Schnusenberg nutzte dafür den bis dahin nur Finanz-Insidern bekannte Weg der so genannten Schechter-Anleihe. Trotz Zweifel und Kritik aus der Öffentlichkeit ließ sich Schnusenberg nicht beirren. Das Risiko erschien von Beginn an hoch.

Später musste Clemens Tönnies einspringen und für rund 65 Millionen Euro bürgen. Mitten in der Finanzkrise hatten die Investoren hinter der Schechter-Anleihe Druck gemacht und wollten mehr Sicherheiten für ihr Geld haben. Am Ende ist alles gut gegangen, im Juli 2019 wurde vom Verein die letzte Rate für das Stadion überwiesen.

Vorhersage nicht wahr geworden

16 Jahre lang war Schnusenberg im Vorstand des Klubs aktiv, drei Jahre davon als Vorstandsvorsitzender - oder auch Präsident. Seit 2013 ist er Teil des Ehrenpräsidiums des Klubs. Er hatte den Klub zu einem der erfolgreichsten deutschen Vereine geformt.
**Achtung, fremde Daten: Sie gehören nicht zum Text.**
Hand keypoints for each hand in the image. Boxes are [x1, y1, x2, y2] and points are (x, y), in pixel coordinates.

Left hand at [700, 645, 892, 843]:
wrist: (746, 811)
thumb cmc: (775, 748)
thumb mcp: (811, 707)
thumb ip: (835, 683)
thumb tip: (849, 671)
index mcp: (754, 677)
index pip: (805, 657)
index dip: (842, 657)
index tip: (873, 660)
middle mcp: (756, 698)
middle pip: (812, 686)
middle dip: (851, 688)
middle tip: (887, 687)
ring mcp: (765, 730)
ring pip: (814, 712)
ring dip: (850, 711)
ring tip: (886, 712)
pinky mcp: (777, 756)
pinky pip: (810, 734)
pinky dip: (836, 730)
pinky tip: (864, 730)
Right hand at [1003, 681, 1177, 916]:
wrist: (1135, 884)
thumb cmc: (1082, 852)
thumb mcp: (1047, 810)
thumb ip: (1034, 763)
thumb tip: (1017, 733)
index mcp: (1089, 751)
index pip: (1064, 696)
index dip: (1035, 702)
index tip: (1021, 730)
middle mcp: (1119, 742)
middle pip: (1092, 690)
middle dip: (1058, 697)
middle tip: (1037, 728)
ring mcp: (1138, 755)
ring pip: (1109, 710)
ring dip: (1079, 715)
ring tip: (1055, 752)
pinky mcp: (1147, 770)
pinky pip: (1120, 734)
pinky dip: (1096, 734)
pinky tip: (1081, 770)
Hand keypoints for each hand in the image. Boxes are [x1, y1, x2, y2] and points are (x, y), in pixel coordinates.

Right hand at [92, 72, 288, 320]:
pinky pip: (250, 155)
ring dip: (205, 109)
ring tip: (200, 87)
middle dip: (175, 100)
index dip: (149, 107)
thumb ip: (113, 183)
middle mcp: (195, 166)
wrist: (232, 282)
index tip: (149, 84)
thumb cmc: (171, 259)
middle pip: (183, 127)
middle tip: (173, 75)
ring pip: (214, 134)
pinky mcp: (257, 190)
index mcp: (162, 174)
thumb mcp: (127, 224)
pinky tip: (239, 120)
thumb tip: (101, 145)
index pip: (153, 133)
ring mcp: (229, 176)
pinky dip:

Diesen letzten Akt des schleichenden Untergangs sowohl sportlich als auch finanziell hat er nur noch als Freund des Vereins von Außen betrachtet, seit 2010 war er nicht mehr aktiv im Verein, war nur noch regelmäßiger Besucher "seiner" Arena.

Schnusenbergs Vorhersage, dass das Geld bei den Schalkern irgendwann im Überfluss vorhanden sein würde, ist nicht wahr geworden. Die Entwicklungen im Verein in den letzten Jahre hatten Schnusenberg mit Blick auf Schalke 04 zugesetzt, wie er in der WDR-Dokumentation "Schalke am Abgrund" sagte.

Josef Schnusenberg verstarb nach schwerer Krankheit in der Nacht zu Freitag im Alter von 83 Jahren.